According to the UCCJEA, the state that issued the original order loses its exclusive continuing jurisdiction to modify the order when one of two things happen: (1) the child or his parents no longer live in the state that issued the order, or (2) the state loses its “significant connection” jurisdiction. The initial state loses significant connection jurisdiction when circumstances suggest the child has no “home state”.
Does the UCCJEA Apply to International Cases?
The UCCJEA does apply to international cases. The Act recognizes and enforces decrees of “other nations”, and says that a foreign country is to be treated as if it were a US state in vesting the Act’s jurisdiction. It also requires that prior custody decrees made by foreign courts be recognized and upheld. The only restriction provided by the Act in regard to international cases is that a court need not apply its jurisdictional provisions “if the child custody law of a foreign country violates fundamental principles of human rights.”
For example: Pierre (from France) and Ellen (from New York) marry and have a child in France. They eventually divorce in France, their habitual residence. The French court awards primary custody to Ellen and access rights to Pierre. Ellen (with the court’s permission) moves back to New York with the child. She later seeks to modify Pierre’s visitation rights by bringing suit in a U.S. court. If Ellen brought suit in a state that has adopted the UCCJEA (any but Massachusetts), the court would have to decline jurisdiction in favor of the French court. Therefore, any request for restriction of Pierre’s access rights would necessarily have to be heard in France.
What about Massachusetts?
Today, Massachusetts is the only United States jurisdiction that has yet to adopt the UCCJEA. This might not mean much when it comes to the original issuance of custody and support orders, but it does isolate Massachusetts from the rest of the country — and the world, really — when children move across state borders and parents seeks to modify existing custody orders.

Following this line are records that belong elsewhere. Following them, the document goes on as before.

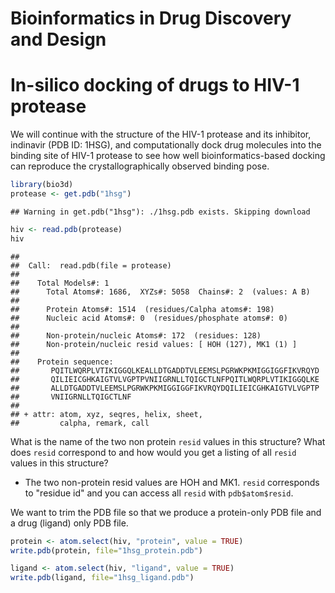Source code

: Bioinformatics in Drug Discovery and Design
================

In-silico docking of drugs to HIV-1 protease
============================================

We will continue with the structure of the HIV-1 protease and its inhibitor, indinavir (PDB ID: 1HSG), and computationally dock drug molecules into the binding site of HIV-1 protease to see how well bioinformatics-based docking can reproduce the crystallographically observed binding pose.

``` r
library(bio3d)
protease <- get.pdb("1hsg")
```

    ## Warning in get.pdb("1hsg"): ./1hsg.pdb exists. Skipping download

``` r
hiv <- read.pdb(protease)
hiv
```

    ## 
    ##  Call:  read.pdb(file = protease)
    ## 
    ##    Total Models#: 1
    ##      Total Atoms#: 1686,  XYZs#: 5058  Chains#: 2  (values: A B)
    ## 
    ##      Protein Atoms#: 1514  (residues/Calpha atoms#: 198)
    ##      Nucleic acid Atoms#: 0  (residues/phosphate atoms#: 0)
    ## 
    ##      Non-protein/nucleic Atoms#: 172  (residues: 128)
    ##      Non-protein/nucleic resid values: [ HOH (127), MK1 (1) ]
    ## 
    ##    Protein sequence:
    ##       PQITLWQRPLVTIKIGGQLKEALLDTGADDTVLEEMSLPGRWKPKMIGGIGGFIKVRQYD
    ##       QILIEICGHKAIGTVLVGPTPVNIIGRNLLTQIGCTLNFPQITLWQRPLVTIKIGGQLKE
    ##       ALLDTGADDTVLEEMSLPGRWKPKMIGGIGGFIKVRQYDQILIEICGHKAIGTVLVGPTP
    ##       VNIIGRNLLTQIGCTLNF
    ## 
    ## + attr: atom, xyz, seqres, helix, sheet,
    ##         calpha, remark, call

What is the name of the two non protein `resid` values in this structure? What does `resid` correspond to and how would you get a listing of all `resid` values in this structure?

-   The two non-protein resid values are HOH and MK1. `resid` corresponds to "residue id" and you can access all `resid` with `pdb$atom$resid`.

We want to trim the PDB file so that we produce a protein-only PDB file and a drug (ligand) only PDB file.

``` r
protein <- atom.select(hiv, "protein", value = TRUE)
write.pdb(protein, file="1hsg_protein.pdb")
```

``` r
ligand <- atom.select(hiv, "ligand", value = TRUE)
write.pdb(ligand, file="1hsg_ligand.pdb")
```
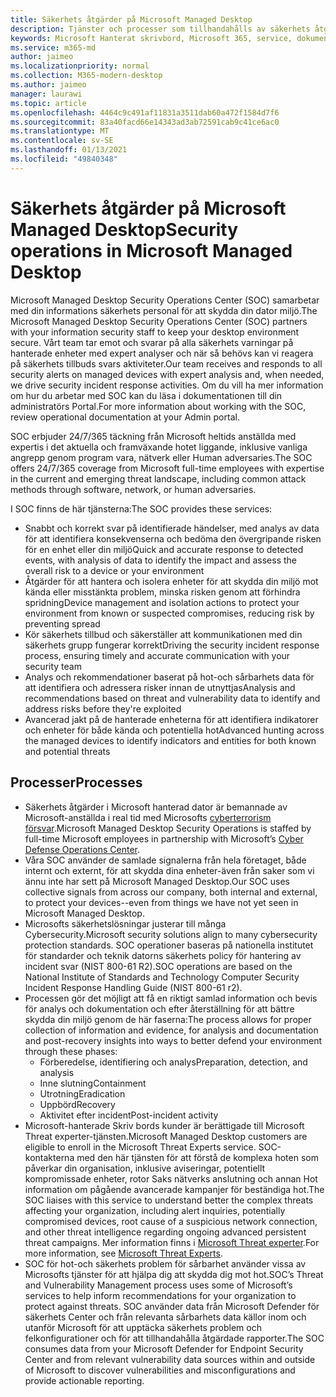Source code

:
 ```yaml
---
title: Säkerhets åtgärder på Microsoft Managed Desktop
description: Tjänster och processer som tillhandahålls av säkerhets åtgärds Center
keywords: Microsoft Hanterat skrivbord, Microsoft 365, service, dokumentation
ms.service: m365-md
author: jaimeo
ms.localizationpriority: normal
ms.collection: M365-modern-desktop
ms.author: jaimeo
manager: laurawi
ms.topic: article
ms.openlocfilehash: 4464c9c491af11831a3511dab60a472f1584d7f6
ms.sourcegitcommit: 83a40facd66e14343ad3ab72591cab9c41ce6ac0
ms.translationtype: MT
ms.contentlocale: sv-SE
ms.lasthandoff: 01/13/2021
ms.locfileid: "49840348"
---
```

# <a name="security-operations-in-microsoft-managed-desktop"></a><span data-ttu-id="389b5-104">Säkerhets åtgärder på Microsoft Managed Desktop</span><span class="sxs-lookup"><span data-stu-id="389b5-104">Security operations in Microsoft Managed Desktop</span></span>

<span data-ttu-id="389b5-105">Microsoft Managed Desktop Security Operations Center (SOC) samarbetar med din informations säkerhets personal för att skydda din dator miljö.</span><span class="sxs-lookup"><span data-stu-id="389b5-105">The Microsoft Managed Desktop Security Operations Center (SOC) partners with your information security staff to keep your desktop environment secure.</span></span> <span data-ttu-id="389b5-106">Vårt team tar emot och svarar på alla säkerhets varningar på hanterade enheter med expert analyser och när så behövs kan vi reagera på säkerhets tillbuds svars aktiviteter.</span><span class="sxs-lookup"><span data-stu-id="389b5-106">Our team receives and responds to all security alerts on managed devices with expert analysis and, when needed, we drive security incident response activities.</span></span> <span data-ttu-id="389b5-107">Om du vill ha mer information om hur du arbetar med SOC kan du läsa i dokumentationen till din administratörs Portal.</span><span class="sxs-lookup"><span data-stu-id="389b5-107">For more information about working with the SOC, review operational documentation at your Admin portal.</span></span>

<span data-ttu-id="389b5-108">SOC erbjuder 24/7/365 täckning från Microsoft heltids anställda med expertis i det aktuella och framväxande hotet liggande, inklusive vanliga angrepp genom program vara, nätverk eller Human adversaries.</span><span class="sxs-lookup"><span data-stu-id="389b5-108">The SOC offers 24/7/365 coverage from Microsoft full-time employees with expertise in the current and emerging threat landscape, including common attack methods through software, network, or human adversaries.</span></span>

<span data-ttu-id="389b5-109">I SOC finns de här tjänsterna:</span><span class="sxs-lookup"><span data-stu-id="389b5-109">The SOC provides these services:</span></span>
- <span data-ttu-id="389b5-110">Snabbt och korrekt svar på identifierade händelser, med analys av data för att identifiera konsekvenserna och bedöma den övergripande risken för en enhet eller din miljö</span><span class="sxs-lookup"><span data-stu-id="389b5-110">Quick and accurate response to detected events, with analysis of data to identify the impact and assess the overall risk to a device or your environment</span></span>
- <span data-ttu-id="389b5-111">Åtgärder för att hantera och isolera enheter för att skydda din miljö mot kända eller misstänkta problem, minska risken genom att förhindra spridning</span><span class="sxs-lookup"><span data-stu-id="389b5-111">Device management and isolation actions to protect your environment from known or suspected compromises, reducing risk by preventing spread</span></span>
- <span data-ttu-id="389b5-112">Kör säkerhets tillbud och säkerställer att kommunikationen med din säkerhets grupp fungerar korrekt</span><span class="sxs-lookup"><span data-stu-id="389b5-112">Driving the security incident response process, ensuring timely and accurate communication with your security team</span></span>
- <span data-ttu-id="389b5-113">Analys och rekommendationer baserat på hot-och sårbarhets data för att identifiera och adressera risker innan de utnyttjas</span><span class="sxs-lookup"><span data-stu-id="389b5-113">Analysis and recommendations based on threat and vulnerability data to identify and address risks before they're exploited</span></span>
- <span data-ttu-id="389b5-114">Avancerad jakt på de hanterade enheterna för att identifiera indikatorer och enheter för både kända och potentiella hot</span><span class="sxs-lookup"><span data-stu-id="389b5-114">Advanced hunting across the managed devices to identify indicators and entities for both known and potential threats</span></span>

## <a name="processes"></a><span data-ttu-id="389b5-115">Processer</span><span class="sxs-lookup"><span data-stu-id="389b5-115">Processes</span></span>

- <span data-ttu-id="389b5-116">Säkerhets åtgärder i Microsoft hanterad dator är bemannade av Microsoft-anställda i real tid med Microsofts [cyberterrorism försvar](https://www.microsoft.com/msrc/cdoc).</span><span class="sxs-lookup"><span data-stu-id="389b5-116">Microsoft Managed Desktop Security Operations is staffed by full-time Microsoft employees in partnership with Microsoft’s [Cyber Defense Operations Center](https://www.microsoft.com/msrc/cdoc).</span></span> 
- <span data-ttu-id="389b5-117">Våra SOC använder de samlade signalerna från hela företaget, både internt och externt, för att skydda dina enheter-även från saker som vi ännu inte har sett på Microsoft Managed Desktop.</span><span class="sxs-lookup"><span data-stu-id="389b5-117">Our SOC uses collective signals from across our company, both internal and external, to protect your devices--even from things we have not yet seen in Microsoft Managed Desktop.</span></span>
- <span data-ttu-id="389b5-118">Microsofts säkerhetslösningar justerar till många Cybersecurity.</span><span class="sxs-lookup"><span data-stu-id="389b5-118">Microsoft security solutions align to many cybersecurity protection standards.</span></span> <span data-ttu-id="389b5-119">SOC operationer baseras på nationella institutet för standarder och teknik datorns säkerhets policy för hantering av incident svar (NIST 800-61 R2).</span><span class="sxs-lookup"><span data-stu-id="389b5-119">SOC operations are based on the National Institute of Standards and Technology Computer Security Incident Response Handling Guide (NIST 800-61 r2).</span></span>
- <span data-ttu-id="389b5-120">Processen gör det möjligt att få en riktigt samlad information och bevis för analys och dokumentation och efter återställning för att bättre skydda din miljö genom de här faserna:</span><span class="sxs-lookup"><span data-stu-id="389b5-120">The process allows for proper collection of information and evidence, for analysis and documentation and post-recovery insights into ways to better defend your environment through these phases:</span></span>
    - <span data-ttu-id="389b5-121">Förberedelse, identifiering och analys</span><span class="sxs-lookup"><span data-stu-id="389b5-121">Preparation, detection, and analysis</span></span>
    - <span data-ttu-id="389b5-122">Inne slutning</span><span class="sxs-lookup"><span data-stu-id="389b5-122">Containment</span></span>
    - <span data-ttu-id="389b5-123">Utrotning</span><span class="sxs-lookup"><span data-stu-id="389b5-123">Eradication</span></span>
    - <span data-ttu-id="389b5-124">Uppbörd</span><span class="sxs-lookup"><span data-stu-id="389b5-124">Recovery</span></span>
    - <span data-ttu-id="389b5-125">Aktivitet efter incident</span><span class="sxs-lookup"><span data-stu-id="389b5-125">Post-incident activity</span></span>
- <span data-ttu-id="389b5-126">Microsoft-hanterade Skriv bords kunder är berättigade till Microsoft Threat experter-tjänsten.</span><span class="sxs-lookup"><span data-stu-id="389b5-126">Microsoft Managed Desktop customers are eligible to enroll in the Microsoft Threat Experts service.</span></span> <span data-ttu-id="389b5-127">SOC-kontakterna med den här tjänsten för att förstå de komplexa hoten som påverkar din organisation, inklusive aviseringar, potentiellt kompromissade enheter, rotor Saks nätverks anslutning och annan Hot information om pågående avancerade kampanjer för beständiga hot.</span><span class="sxs-lookup"><span data-stu-id="389b5-127">The SOC liaises with this service to understand better the complex threats affecting your organization, including alert inquiries, potentially compromised devices, root cause of a suspicious network connection, and other threat intelligence regarding ongoing advanced persistent threat campaigns.</span></span> <span data-ttu-id="389b5-128">Mer information finns i [Microsoft Threat experter](https://docs.microsoft.com/windows/security/threat-protection/microsoft-defender-atp/microsoft-threat-experts).</span><span class="sxs-lookup"><span data-stu-id="389b5-128">For more information, see [Microsoft Threat Experts](https://docs.microsoft.com/windows/security/threat-protection/microsoft-defender-atp/microsoft-threat-experts).</span></span>
- <span data-ttu-id="389b5-129">SOC för hot-och säkerhets problem för sårbarhet använder vissa av Microsofts tjänster för att hjälpa dig att skydda dig mot hot.</span><span class="sxs-lookup"><span data-stu-id="389b5-129">SOC’s Threat and Vulnerability Management process uses some of Microsoft’s services to help inform recommendations for your organization to protect against threats.</span></span> <span data-ttu-id="389b5-130">SOC använder data från Microsoft Defender för säkerhets Center och från relevanta sårbarhets data källor inom och utanför Microsoft för att upptäcka säkerhets problem och felkonfigurationer och för att tillhandahålla åtgärdade rapporter.</span><span class="sxs-lookup"><span data-stu-id="389b5-130">The SOC consumes data from your Microsoft Defender for Endpoint Security Center and from relevant vulnerability data sources within and outside of Microsoft to discover vulnerabilities and misconfigurations and provide actionable reporting.</span></span>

Massachusetts currently relies on the Massachusetts Child Custody Jurisdiction Act (MCCJA), the Massachusetts Uniform Interstate Family Support Act (UIFSA), and the Federal Parental Kidnapping Prevention Act (PKPA). Under these laws, Massachusetts employs similar mechanisms to the UCCJEA. As long as Massachusetts is a child’s home state at the time of filing, Massachusetts can exercise jurisdiction over the child’s case. “Home state” is defined across the board as the state in which the child has lived for six months just prior to filing. Massachusetts can also exercise limited, temporary emergency jurisdiction in cases of child endangerment.
Despite similarities between Massachusetts law and the UCCJEA, things get fuzzy when a child is moved from or to Massachusetts. The UCCJEA permits the initiating court to retain exclusive, continuing jurisdiction over a child’s case ever after he/she has found a new home state. All other courts are prevented from ordering modifications. In Massachusetts, however, the MCCJA automatically surrenders its jurisdiction over custody issues once a child establishes a new home state. The MCCJA specifically bars Massachusetts courts from retaining jurisdiction in these cases. Sometimes, the confusion forces parties to litigate two separate cases in a complex custody dispute, which is emotionally and financially draining, needlessly wasteful, and time consuming. Clients and lawyers alike suffer from Massachusetts’ outlier status.
The jurisdictional conundrums of the interstate child could be solved if Massachusetts conforms to the law as it exists in the rest of the country. Endorsement of the UCCJEA has been on the radar of the Massachusetts State Senate, and currently awaits enactment by the House.